# [Problem to work on]
Among the lines of the records, please find those that contain the word "casing" and copy them.

(Saved data entries)

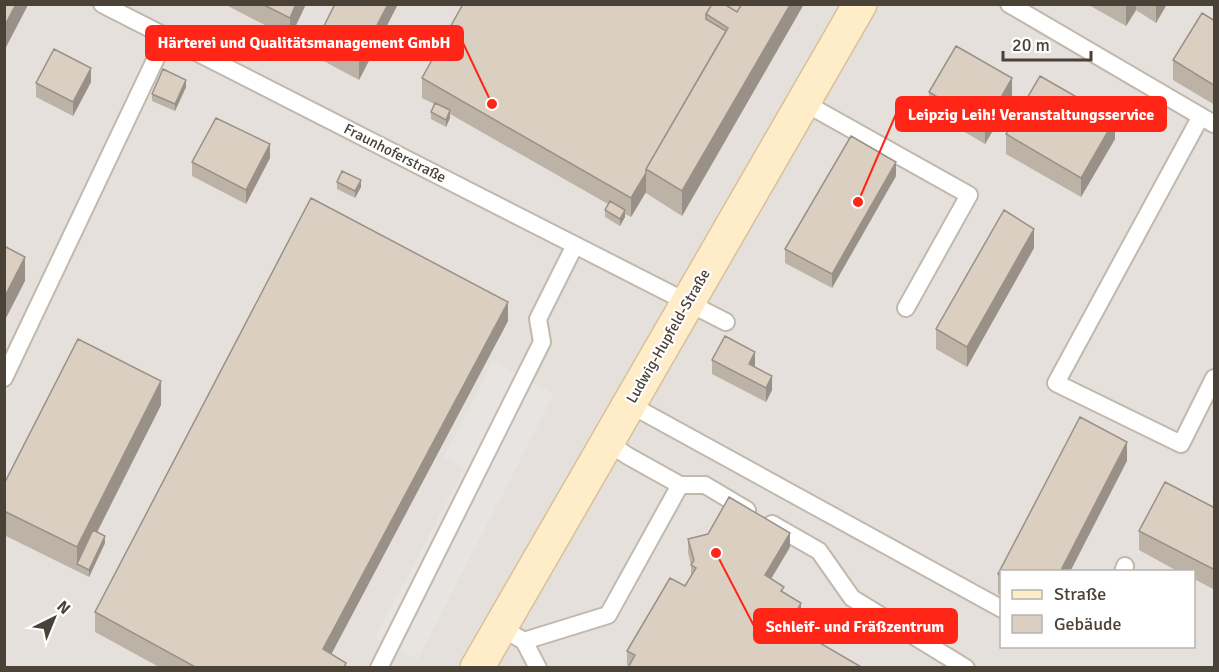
<svg xmlns="http://www.w3.org/2000/svg" width="1219" height="672" font-family="Signika,sans-serif">
  <style>
    .industrial { fill: #e5e0db; fill-rule: evenodd }
    .parking { fill: #e7e4e1 }
    .lines { fill: none; stroke-linecap: round; stroke-linejoin: round }
    .service-casing { stroke: #c2b8ac; stroke-width: 20 }
    .secondary-casing { stroke: #d8c198; stroke-width: 36 }
    .service { stroke: #fff; stroke-width: 16 }
    .secondary { stroke: #ffedca; stroke-width: 33 }
    .wall { fill: #bcb2a6 }
    .shaded-wall { fill: #999187 }
    .building { fill: #dbcfc1; stroke: #999187; stroke-width: 1.5 }
    .labels { text-anchor: middle; stroke-width: 4.5; stroke-linejoin: round; paint-order: stroke }
    .street-label { font-size: 15px; fill: #4a4137; stroke: #fff }
    .leader { fill: none; stroke: #ff2517; stroke-width: 2 }
    .callout-dot { fill: #ff2517; stroke: #fff; stroke-width: 2 }
    .callout { fill: #ff2517; stroke: #ff2517; stroke-width: 2 }
    .callout-label { font-size: 16px; text-anchor: middle; font-weight: bold; fill: #fff }
  </style>
  <rect width="100%" height="100%" fill="#f6f1ea"/>
  <path class="industrial" d="M4,5H1214V667H5ZM1002,572H1194V646H1002Z"/>
  <path class="parking" d="M493,361L554,394L418,659L375,638L464,468L444,457Z"/>
  <g class="lines">
    <defs>
      <path id="service" d="M102,4L726,322
        M1009,4L1214,124
        M803,102L969,195L906,308
        M1201,116L1056,383L1181,444L1214,378
        M4,378L166,37
        M629,404L1002,609
        M680,485H705L747,510
        M772,524L819,551L852,598L966,668
        M1123,572L1125,566
        M500,627L524,641L608,615L680,485L628,456L607,442
        M524,641L538,668
        M379,668L542,342L538,319L575,245"/>
      <path id="secondary" d="M477,668L860,4"/>
    </defs>
    <use href="#service" class="service-casing"/>
    <use href="#secondary" class="secondary-casing"/>
    <use href="#service" class="service"/>
    <use href="#secondary" class="secondary"/>
  </g>
  <path class="wall" d="M224,4H306L290,38Z
    M398,4L359,80L318,58V38Z
    M463,4H804L682,216L646,193V192L631,217L625,214V217L620,226L605,217V210L608,204L450,114V118L446,127L431,119V112L434,104L422,98V78Z
    M1087,4H1167L1156,23L1136,10L1126,26Z
    M1215,21V105L1173,80V60Z
    M91,82L73,116L36,97V83Z
    M186,87L175,111L152,101V94Z
    M929,92L1012,98L985,144L929,111Z
    M1006,134L1115,139L1081,197L1006,154Z
    M270,158L246,204L192,176V162Z
    M896,176L832,288L785,263V249Z
    M337,182L361,187L355,198L337,189Z
    M1034,248L967,367L936,349V329Z
    M508,321L331,654L346,668H161L95,632V612Z
    M712,360L755,366V367L772,390L766,402L712,374Z
    M161,405L97,532L105,543L89,577L4,535V484Z
    M1127,461L1002,572V596L998,594V574Z
    M1215,508V590L1194,579V572H1179L1139,550V531Z
    M688,539L790,547L771,579L784,593L801,617L795,628L629,666L627,665V651L685,586L691,577V565L688,553Z"/>
  <path class="shaded-wall" d="M16,4H27V7L4,51V27Z
    M296,4H306L290,38V18Z
    M388,4H398L359,80V60Z
    M793,4H804L682,216V191L790,5Z
    M1127,4H1136V10L1126,26V7Z
    M1156,4H1167L1156,23Z
    M91,68V82L73,116V102Z
    M1012,78V98L985,144V125Z
    M186,80V87L175,111V104Z
    M450,110V118L446,127V120Z
    M1115,119V139L1081,197V178Z
    M270,144V158L246,204V190Z
    M896,162V176L832,288V274Z
    M646,173V192L631,217V198Z
    M361,180V187L355,198V191Z
    M625,210V217L620,226V219Z
    M1034,229V248L967,367V347Z
    M25,257V281L4,322V298Z
    M508,302V321L324,668L323,649Z
    M755,352V366L749,378V364Z
    M772,376V390L766,402V388Z
    M161,381V405L80,566L77,564V547Z
    M1127,442V461L1070,572H1060Z
    M790,533V547L765,589V575Z
    M105,536V543L89,577V570Z
    M801,603V617L789,639V625Z"/>
  <path class="building" d="M4,4H16L4,27Z
    M262,4H296L290,18Z
    M335,4H388L359,60L318,38Z
    M463,4H712L706,14V19L726,31L646,169V173L631,198L422,78Z
    M712,4H724L737,12L742,4L790,5L682,191L646,169L728,28L706,14Z
    M724,4H742L737,12Z
    M1202,13L1215,21V86L1173,60Z
    M956,46L1012,78L985,125L929,92Z
    M54,49L91,68L73,102L36,83Z
    M163,69L186,80L175,104L152,94Z
    M1040,76L1115,119L1081,178L1006,134Z
    M435,103L450,110L446,120L431,112Z
    M216,118L270,144L246,190L192,162Z
    M851,136L896,162L832,274L785,249Z
    M342,171L361,180L355,191L337,182Z
    M311,198L508,302L323,649L346,663L344,668H197L95,612Z
    M610,201L625,210L620,219L605,210Z
    M1004,210L1034,229L967,347L936,329Z
    M4,246L25,257L4,298Z
    M725,336L755,352L749,364L772,376L766,388L712,360Z
    M78,339L161,381L77,547L4,511V484Z
    M1080,417L1127,442L1060,572H1002V576L998,574Z
    M1165,482L1215,508V570L1139,531Z
    M729,497L790,533L765,575L784,587L781,591L801,603L789,625L863,668H628L635,655L627,651L670,578L685,586L696,568L691,565L694,560L688,539L708,534Z
    M93,530L105,536L89,570L77,564Z"/>
  <g class="labels">
    <g class="street-label">
      <text transform="translate(395 153) rotate(27)" y="5">Fraunhoferstraße</text>
      <text transform="translate(668 336) rotate(-60)" y="5">Ludwig-Hupfeld-Straße</text>
    </g>
  </g>
  <path class="leader" d="M492 104L463 43M858 202L896 114M716 553L754 626"/>
  <g class="callout-dot">
    <circle cx="492" cy="104" r="6"/>
    <circle cx="858" cy="202" r="6"/>
    <circle cx="716" cy="553" r="6"/>
  </g>
  <g class="callout">
    <rect x="146" y="26" width="317" height="34" rx="6"/>
    <rect x="896" y="97" width="270" height="34" rx="6"/>
    <rect x="754" y="609" width="203" height="34" rx="6"/>
  </g>
  <g class="callout-label">
    <text x="304" y="48">Härterei und Qualitätsmanagement GmbH</text>
    <text x="1031" y="120">Leipzig Leih! Veranstaltungsservice</text>
    <text x="855" y="632">Schleif- und Fräßzentrum</text>
  </g>
  <rect width="1219" height="672" fill="none" stroke="#4a4137" stroke-width="12"/>
  <rect x="1000" y="570" width="195" height="78" fill="#ffffff" stroke="#b7b3af" stroke-width="1.5"/>
  <rect x="1012" y="590" width="30" height="9" fill="#ffedca" stroke="#b7b3af" stroke-width="1.5"/>
  <text x="1054" y="600" font-size="18" fill="#4a4137">Straße</text>
  <rect x="1012" y="615" width="30" height="18" fill="#dbcfc1" stroke="#b7b3af" stroke-width="1.5"/>
  <text x="1054" y="630" font-size="18" fill="#4a4137">Gebäude</text>
  <g transform="translate(54 618) rotate(43)" stroke="#ffffff" stroke-width="4.5" paint-order="stroke">
  <path d="M0-4.5L10 22L0 15L-10 22Z" fill="#4a4137"/>
  <text y="-9" font-size="16" font-weight="bold" text-anchor="middle" fill="#4a4137">N</text>
  </g>
  <path d="M1003 51v9h88v-9" fill="none" stroke="#4a4137" stroke-width="3"/>
  <text x="1012" y="51" font-size="18" fill="#4a4137" stroke="#ffffff" stroke-width="4.5" paint-order="stroke">20 m</text>
</svg>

# [Exercise response]
    .service-casing { stroke: #c2b8ac; stroke-width: 20 }
    .secondary-casing { stroke: #d8c198; stroke-width: 36 }
    <use href="#service" class="service-casing"/>
    <use href="#secondary" class="secondary-casing"/>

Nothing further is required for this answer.